I was up in Istanbul on the day of the election, and it was interesting to get a different perspective and see which parties were popular up there that aren't popular where I live - particularly cuz I spent most of my time in a very religiously conservative part of the city. I was fascinated by the fact that when we went to bed on Saturday night, the streets were still filled with flags, but when Election Sunday dawned, they had all miraculously vanished. (It is illegal to campaign on election day.) Somebody was working hard all night long!

This was the first time I had seen an ad for a female candidate. (Centre.) She was running for city council in a very religious district. This both surprised and intrigued me.

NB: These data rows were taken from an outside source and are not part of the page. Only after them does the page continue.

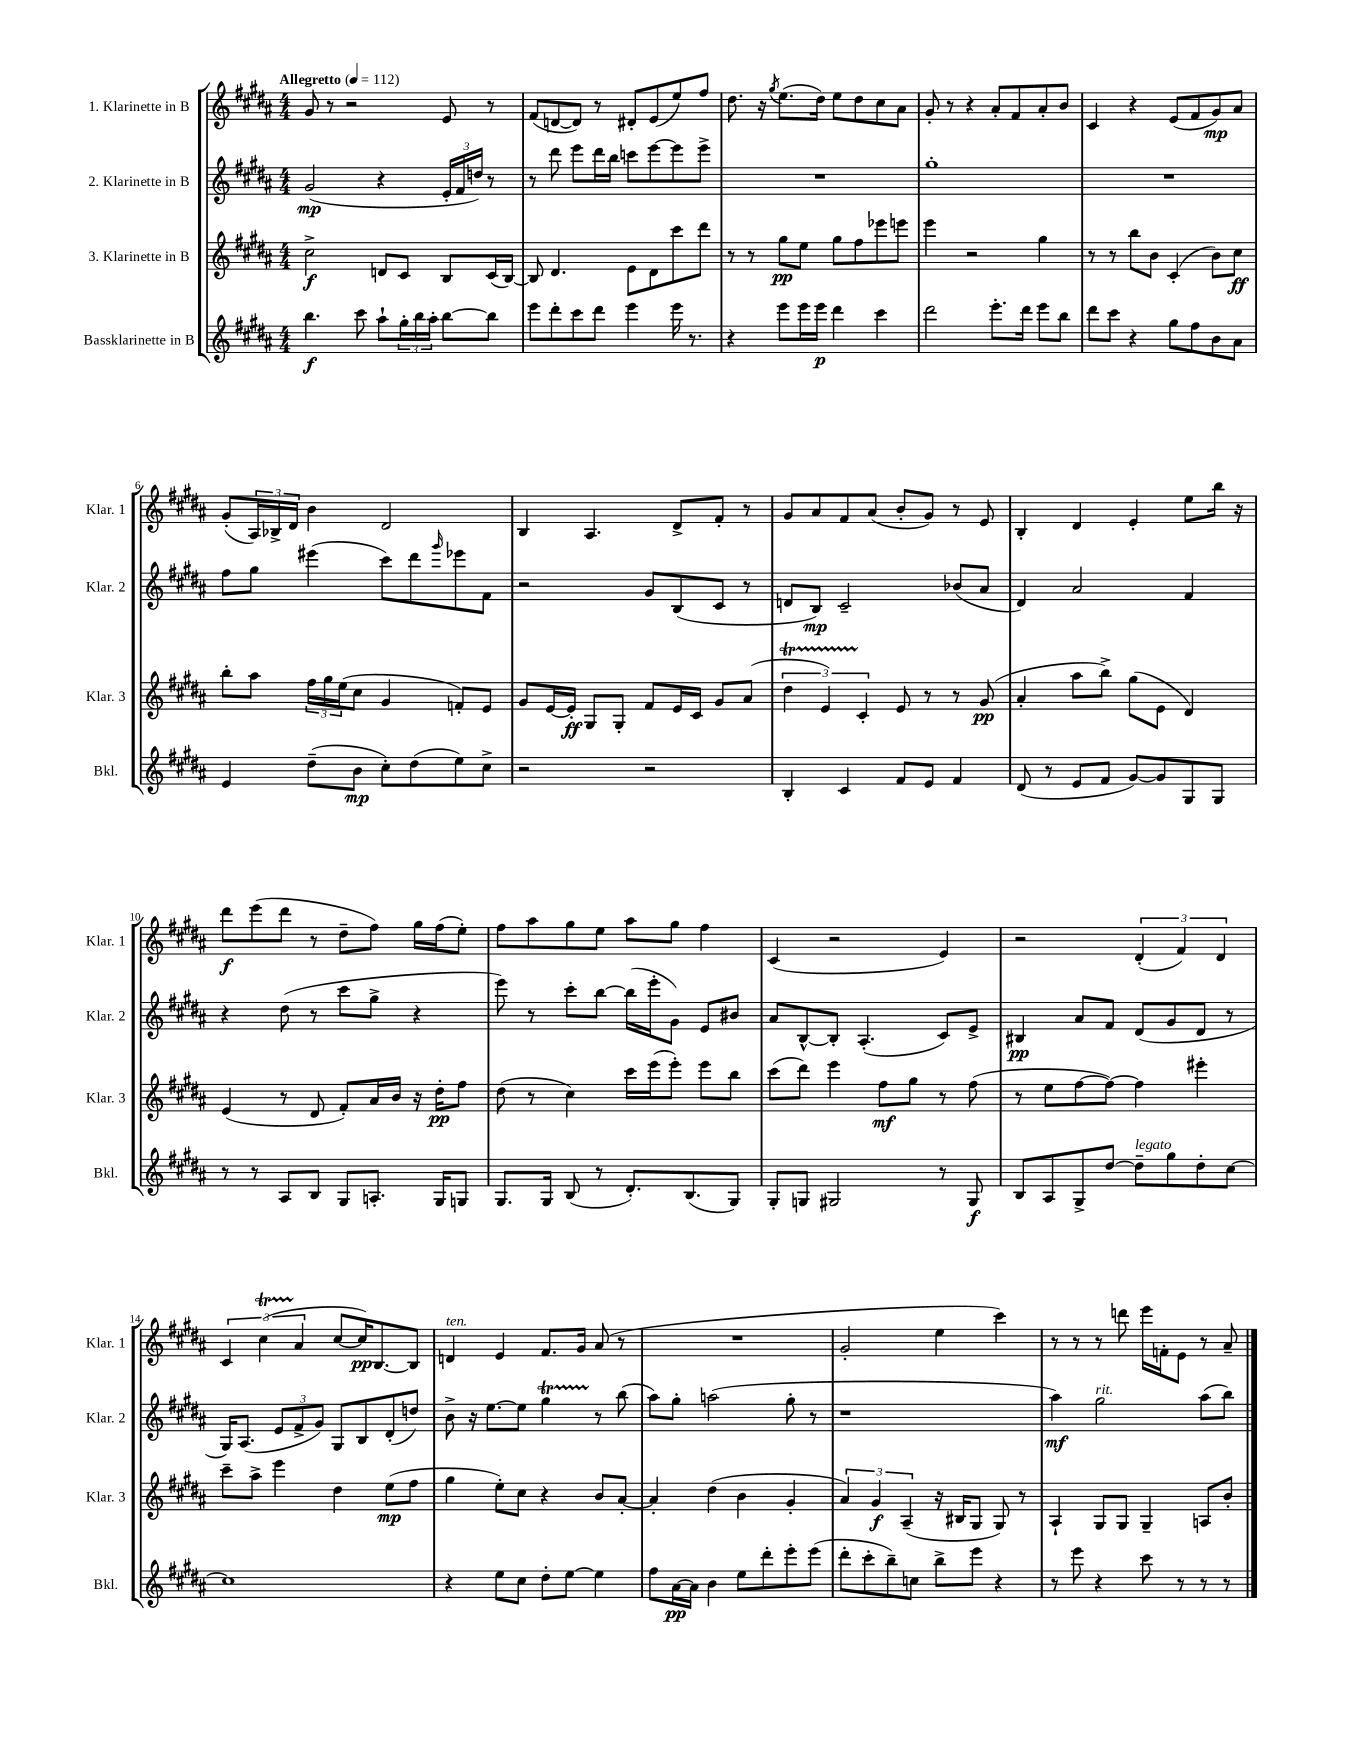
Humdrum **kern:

**kern	**kern	**kern	**kern
*staff4	*staff3	*staff2	*staff1
*clefG2	*clefG2	*clefG2	*clefG2
*k[f#c#g#d#a#]	*k[f#c#g#d#a#]	*k[f#c#g#d#a#]	*k[f#c#g#d#a#]
*M4/4	*M4/4	*M4/4	*M4/4
*MM112	*MM112	*MM112	*MM112
4.bb\	2cc#^\	(2g#/	8g#/
.	.	.	8r
.	.	.	2r
8ccc#\	.	.	.
8aa#`\L	8d/L	4r	.
24gg#'\L	8c#/J	.	.
24bb\	.	.	.
24aa#'\JJ	.	.	.
[8bb\L	8B/L	24e'/LL	8e/
.	.	24f#/	.
.	.	24dd/JJ)	.
8bb\]J	(16c#/L	8r	8r
.	[16B/JJ)	.	.
=	=	=	=
8eee\L	8B/]	8r	(8f#/L
8ddd#'\	4.d#/	8ddd#\	[8d/
8ccc#\	.	8eee\L	8d/]J)
8ddd#\J	.	16ddd#\L	8r
.	.	16bb\JJ	.
4eee\	8e\L	8ccc\L	8d#'/L
.	8d#\	[8eee\	(8e/
16eee\	8ccc#\	8eee\]	8ee/)
8.r	.	.	.
.	8ddd#\J	8eee^\J	8ff#/J
=	=	=	=
4r	8r	1r	8.dd#\
.	8r	.	.
.	.	.	16r
.	.	.	8qgg#/
8eee\L	8gg#\L	.	(8.ee\L
16eee\L	8ee\J	.	.
16eee\JJ	.	.	16dd#\Jk)
4ddd#\	8gg#\L	.	8ee\L
.	8ff#\	.	8dd#\
4ccc#\	8eee-\	.	8cc#\
.	8eee\J	.	8a#\J
=	=	=	=
2ddd#\	4eee\	1gg#'	8g#'/
.	.	.	8r
.	2r	.	4r
8.eee'\L	.	.	8a#'/L
.	.	.	8f#/
16ddd#\Jk	.	.	.
8eee\L	4gg#\	.	8a#'/
8bb\J	.	.	8b/J
=	=	=	=
8ddd#\L	8r	1r	4c#/
8ccc#\J	8r	.	.
4r	8bb\L	.	4r
.	8b\J	.	.
8gg#\L	(4c#'/	.	(8e/L
8ff#\	.	.	8f#/
8b\	8b\L)	.	8g#/)
8a#\J	8cc#\J	.	8a#/J
=	=	=	=
4e/	8bb'\L	8ff#\L	(8g#'/L
.	8aa#\J	8gg#\J	24A#/L)
.	.	.	24B-^/
.	.	.	24d#/JJ
(8dd#~\L	24ff#\LL	(4eee#\	4b\
.	24gg#\	.	.
.	(24ee\J	.	.
8b\J	8cc#\J	.	.
8cc#'\L)	4g#/	8ccc#\L)	2d#/
(8dd#\	.	8ddd#\	.
.	.	16qqggg#/	.
8ee\)	8f'/L)	8eee-\	.
8cc#^\J	8e/J	8f#\J	.
=	=	=	=
2r	8g#/L	2r	4B/
.	[16e/L	.	.
.	16e'/]JJ	.	.
.	8G#/L	.	4.A#/
.	8G#'/J	.	.
2r	8f#/L	8g#/L	.
.	16e/L	(8B/	8d#^/L
.	16c#/JJ	.	.
.	8g#/L	8c#/J	8f#'/J
.	(8a#/J	8r	8r
=	=	=	=
4B'/	6dd#\	8d/L	8g#/L
.	.	8B/J)	8a#/
.	6e/)	.	.
4c#/	.	2c#~/	8f#/
.	6c#'/	.	.
.	.	.	(8a#/J
8f#/L	8e/	.	8b'/L
8e/J	8r	.	8g#/J)
4f#/	8r	(8b-/L	8r
.	(8g#/	8a#/J	8e/
=	=	=	=
(8d#/	4a#'/	4d#/)	4B'/
8r	.	.	.
8e/L	8aa#\L	2a#/	4d#/
8f#/J	8bb^\J)	.	.
[8g#/L)	(8gg#\L	.	4e'/
8g#/]	8e\J	.	.
8G#/	4d#/)	4f#/	8ee\L
8G#/J	.	.	16bb\Jk
.	.	.	16r
=	=	=	=
8r	(4e/	4r	8ddd#\L
8r	.	.	(8eee\
8A#/L	8r	(8dd#\	8ddd#\J
8B/J	8d#/	8r	8r
8G#/L	8f#'/L)	8ccc#\L	8dd#~\L
8.A'/J	16a#/L	8gg#^\J	8ff#\J)
.	16b/JJ	.	.
.	16r	4r	16gg#\LL
16G#/LK	16dd#'\LK	.	(16ff#\J
8G/J	8ff#\J	.	8ee'\J)
=	=	=	=
8.G#/L	(8dd#\	8eee\)	8ff#\L
.	8r	8r	8aa#\
16G#/Jk	.	.	.
(8B/	4cc#\)	8ccc#'\L	8gg#\
8r	.	[8bb\J	8ee\J
8.d#'/L)	16ccc#\LL	(16bb\]LL	8aa#\L
.	(16eee\J	16eee'\J	.
.	8eee'\J)	8g#\J)	8gg#\J
(8.B/	.	.	.
.	8eee\L	8e/L	4ff#\
8G#/J)	8bb\J	8b#/J	.
=	=	=	=
8G#'/L	(8ccc#\L	8a#/L	(4c#/
8G/J	8ddd#\J)	[8B^^/	.
2G#/	4eee\	8B'/]J	2r
.	.	(4.A#'/	.
.	8ff#\L	.	.
.	8gg#\J	.	.
8r	8r	8c#/L)	4e/)
8G#/	(8ff#\	8e^/J	.
=	=	=	=
8B/L	8r	4B#/	2r
8A#/	8ee\L	.	.
8G#^/	[8ff#\	8a#/L	.
[8dd#/J	8ff#\_J)	8f#/J	.
8dd#~\]L	4ff#\]	(8d#/L	(6d#'/
8gg#\	.	8g#/	.
.	.	.	6f#/)
8dd#'\	4eee#'\	8d#/J	.
.	.	.	6d#/
[8cc#\J	.	8r	.
=	=	=	=
1cc#]	8ccc#~\L	16G#/LK)	6c#/
.	.	(8.A#/J	.
.	8aa#^\J	.	.
.	.	.	(6cc#\
.	4eee\	12e/L	.
.	.	12f#^/	6a#/
.	.	12g#/J)	.
.	4dd#\	8G#/L	[8cc#/L
.	.	8B/	16cc#/]K)
.	.	.	[8.B/
.	(8ee\L	(8d#'/	.
.	8ff#\J	8dd/J)	8B/]J
=	=	=	=
4r	4gg#\	8b^\	4d/
.	.	16r	.
.	.	[8.ee\L	.
8ee\L	8ee'\L)	.	4e/
8cc#\J	8cc#\J	8ee\]J	.
8dd#'\L	4r	4gg#\	8.f#/L
[8ee\J	.	.	.
.	.	.	16g#/Jk
4ee\]	8b/L	8r	(8a#/
.	[8a#'/J	(8bb\	8r
=	=	=	=
8ff#\L	4a#'/]	8aa#\L)	1r
[16a#\L	.	8gg#'\J	.
16a#\]JJ	.	.	.
4b\	(4dd#\	(2aa\	.
8ee\L	4b\	.	.
8ddd#'\	.	.	.
8eee'\	4g#'/	8gg#'\	.
(8eee\J	.	8r	.
=	=	=	=
8ddd#'\L	6a#/)	1r	2g#'/
8ccc#'\	.	.	.
.	6g#/	.	.
8bb~\)	.	.	.
.	(6A#~/	.	.
8cc\J	.	.	.
8bb^\L	16r	.	4ee\
.	16B#/LK	.	.
8eee\J	8G#/J	.	.
4r	8G#/)	.	4ccc#\)
.	8r	.	.
=	=	=	=
8r	4A#`/	4aa#\)	8r
8eee\	.	.	8r
4r	8G#/L	2gg#\	8r
.	8G#/J	.	8ddd\
8ccc#\	4G#~/	.	16eee\LL
.	.	.	16f'\J
8r	.	.	8e\J
8r	8A/L	(8aa#\L	8r
8r	8b'/J	8bb\J)	8a#~/
==	==	==	==
*-	*-	*-	*-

Not sure I would vote for this guy - he apparently wasn't too concerned with keeping the neighbourhood clean. I saw literally tens of thousands of his little cards all over the district.

Anyhow, the votes have been counted and the dust has settled. Re-elected leaders are breathing a sigh of relief and new ones are gearing up for the task ahead. Time will tell if they will fulfill all their bright campaign promises. I won't give you all the stats cuz you won't care, but I've been avidly reading election articles and analyses and trying to sort out who's who and the breakdown of which party won where and what it all means. It really does give one a sense of belonging to know what's going on, and it helps me feel more "Turkified" when I can discuss current events in a semi-educated manner. I may not be able to vote, but I enjoyed getting caught up in election-fever. And, hey, I got an air freshener out of the deal!